Mesmo com a forte repercussão negativa da matéria, o PL 1904/2024 ganhou mais de duas dezenas de assinaturas para além das originais, chegando atualmente ao total de 56 nomes.

A maioria dos signatários integra a oposição. O PL é o partido com mais autores do projeto; União Brasil e Republicanos vêm depois. São 36 parlamentares do Partido Liberal, cinco do União Brasil, quatro do Republicanos, três do MDB, três do PP, uma do PSDB, uma do Podemos, uma do PSD, uma do Avante e uma do PRD.

DECISÃO DE LIRA

Arthur Lira, presidente da Câmara dos Deputados, decidiu criar uma comissão representativa para discutir o PL a partir do segundo semestre.

A Bancada evangélica prossegue defendendo o PL do Estupro, afirmando que a vida deve ser preservada em qualquer circunstância. Membros da bancada argumentam que é melhor para a grávida parir o filho e doá-lo para a adoção, não levando em conta as implicações psicológicas.

CONTO DA AIA

O Conto da Aia, distopia da Canadense Margareth Atwood, inspirou protestos contra o PL do Estupro.
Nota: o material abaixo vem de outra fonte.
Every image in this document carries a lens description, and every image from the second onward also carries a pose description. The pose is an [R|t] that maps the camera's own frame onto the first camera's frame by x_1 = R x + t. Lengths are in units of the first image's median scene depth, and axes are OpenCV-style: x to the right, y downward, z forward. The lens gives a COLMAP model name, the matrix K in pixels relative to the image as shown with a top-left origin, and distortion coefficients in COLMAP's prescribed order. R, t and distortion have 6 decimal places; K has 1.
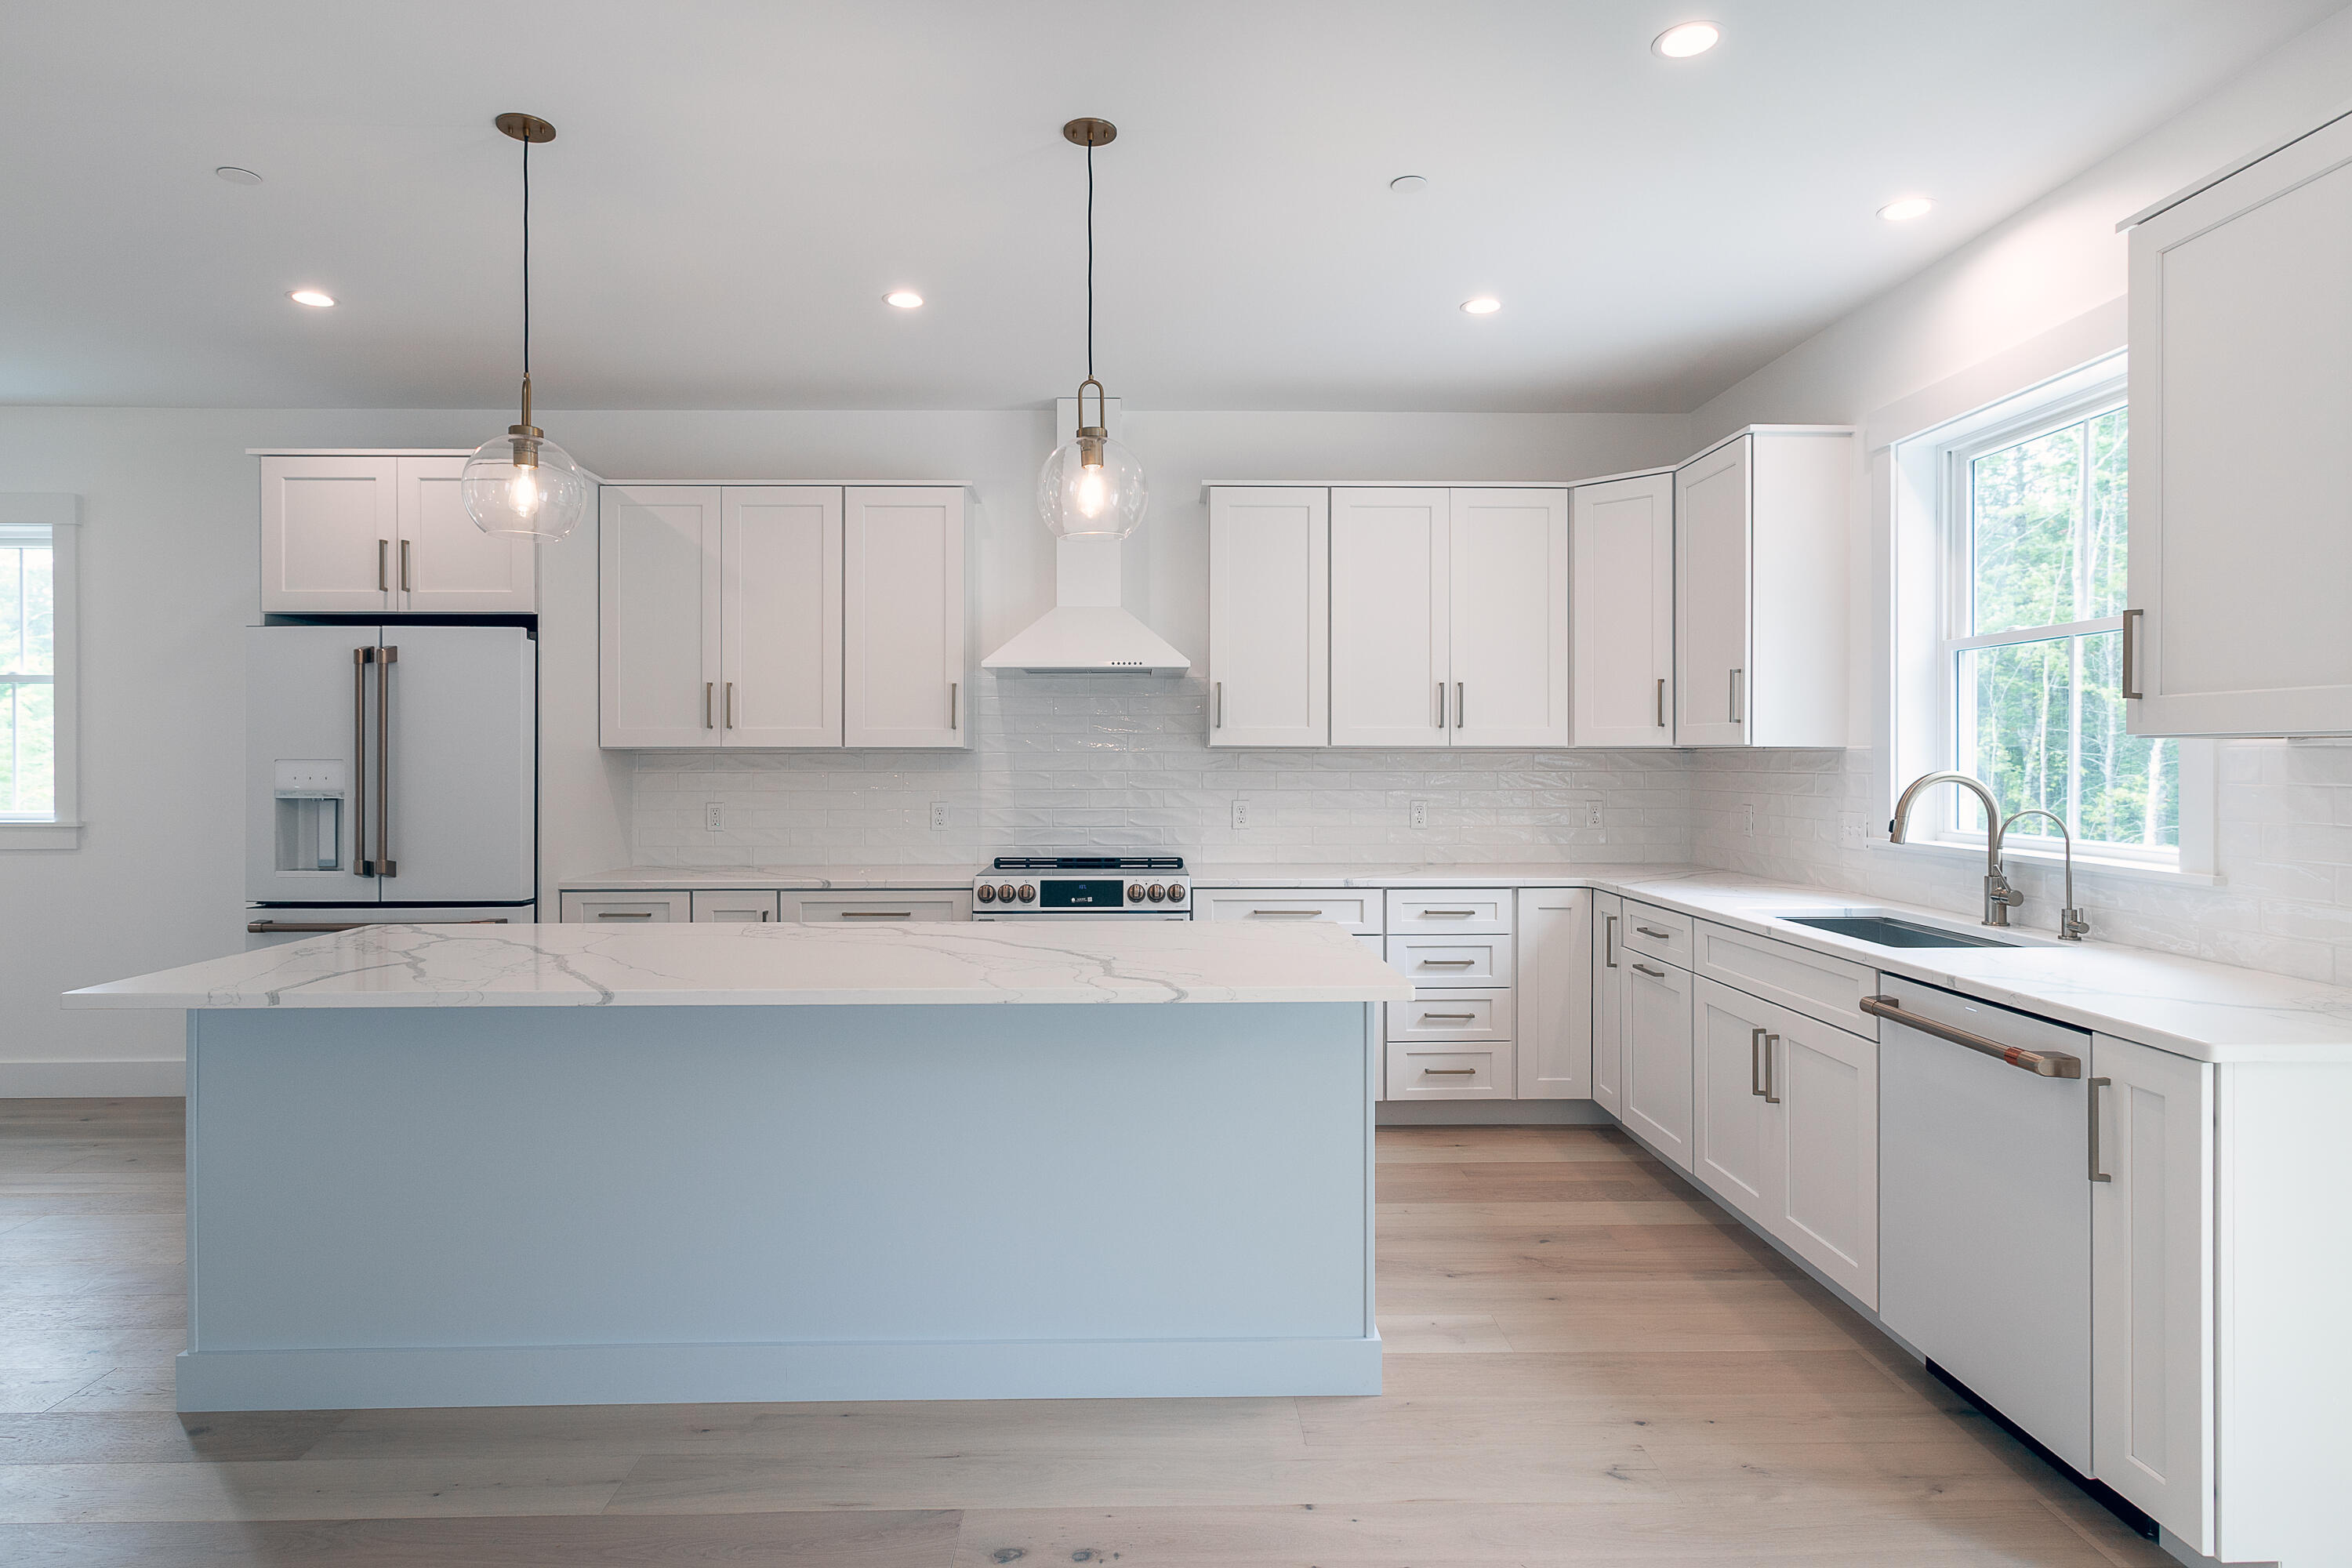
lens RADIAL K [[1224.8, 0, 1176.0], [0, 1224.8, 784.0], [0, 0, 1]] dist [-0.001554, 0.000217]
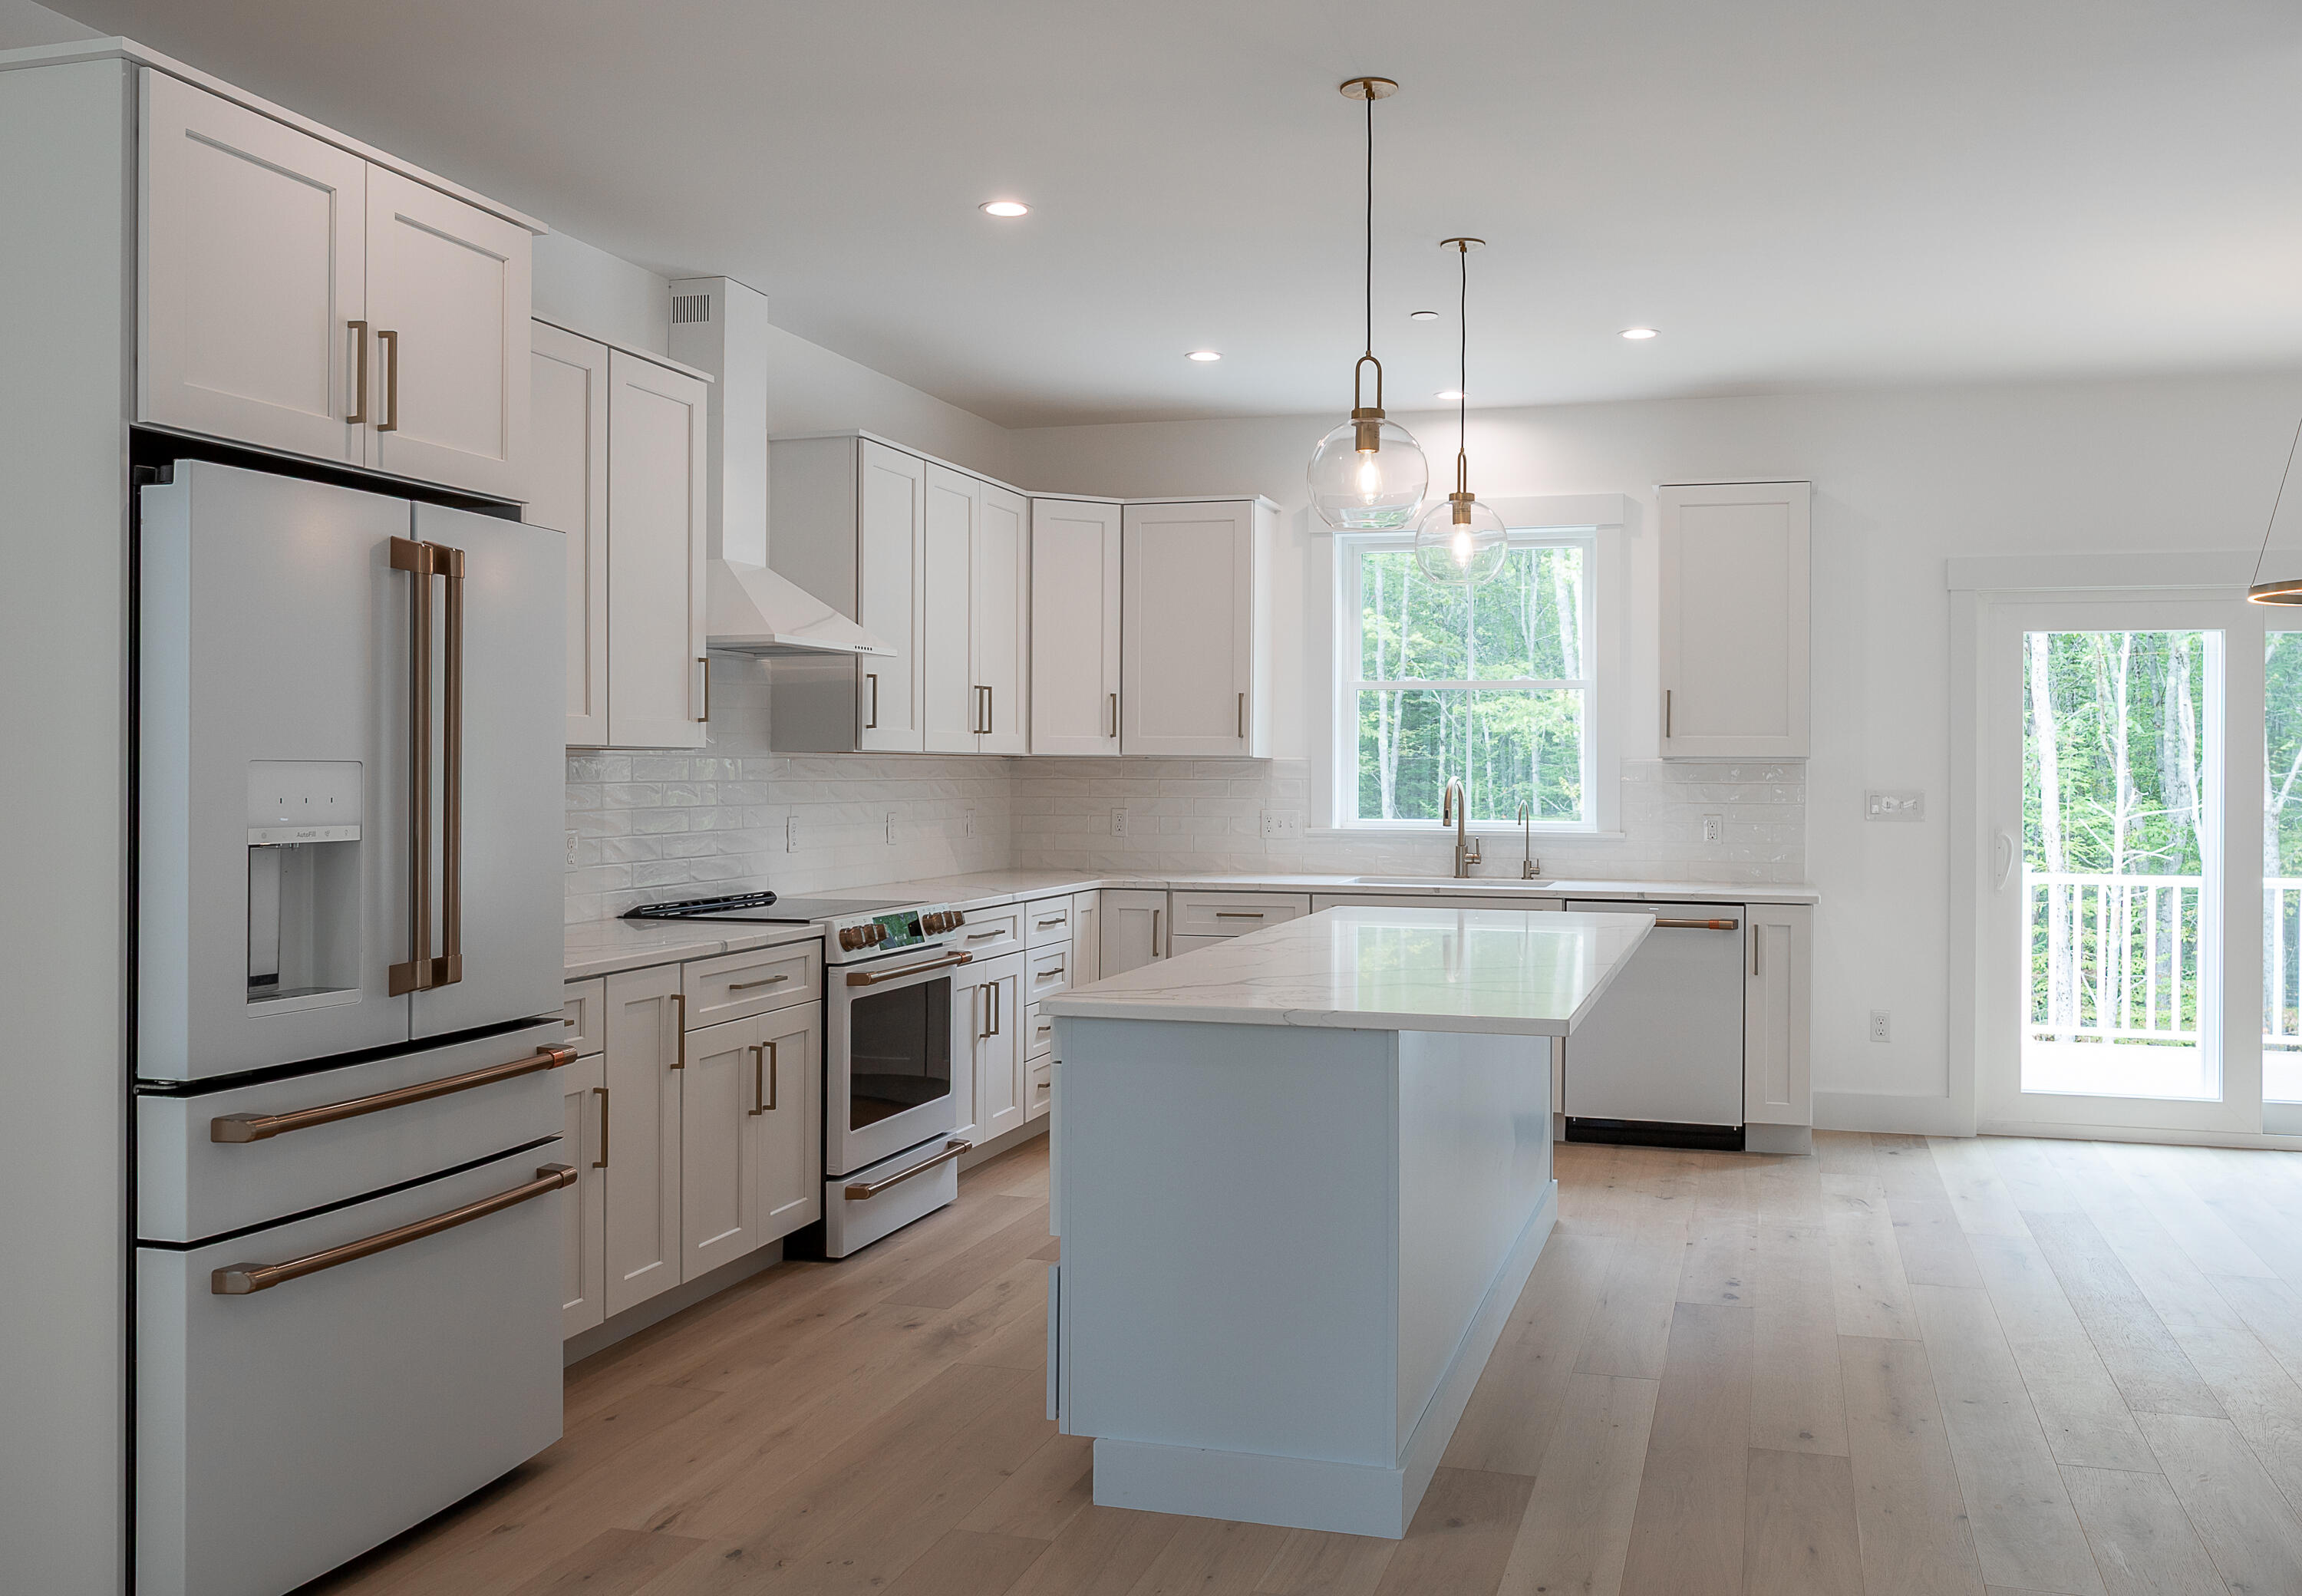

O livro retrata mulheres e meninas sendo submetidas a um sistema perverso que devem servir como “aias”, cuja função principal é gerar filhos para as famílias dominantes em um cenário de baixa taxa de natalidade.

As “aias” não têm direito ao próprio corpo, são escravizadas como máquinas de reproduzir. Atwood a partir desse enredo e de outros recortes denuncia o fundamentalismo religioso, o patriarcado, a pauta de costumes e critica a opressão em nome de Deus.

Que continuem as mobilizações para que venha à tona o arquivamento da proposta e “O conto da Aia” não configure a realidade, siga sendo um símbolo da luta em favor dos direitos sexuais e reprodutivos das mulheres, bem como do Estado laico, da igualdade de gênero e das liberdades individuais. Espera-se que a justiça social prevaleça. ‘Criança não é mãe, estuprador não é pai, Bíblia não é constituição’.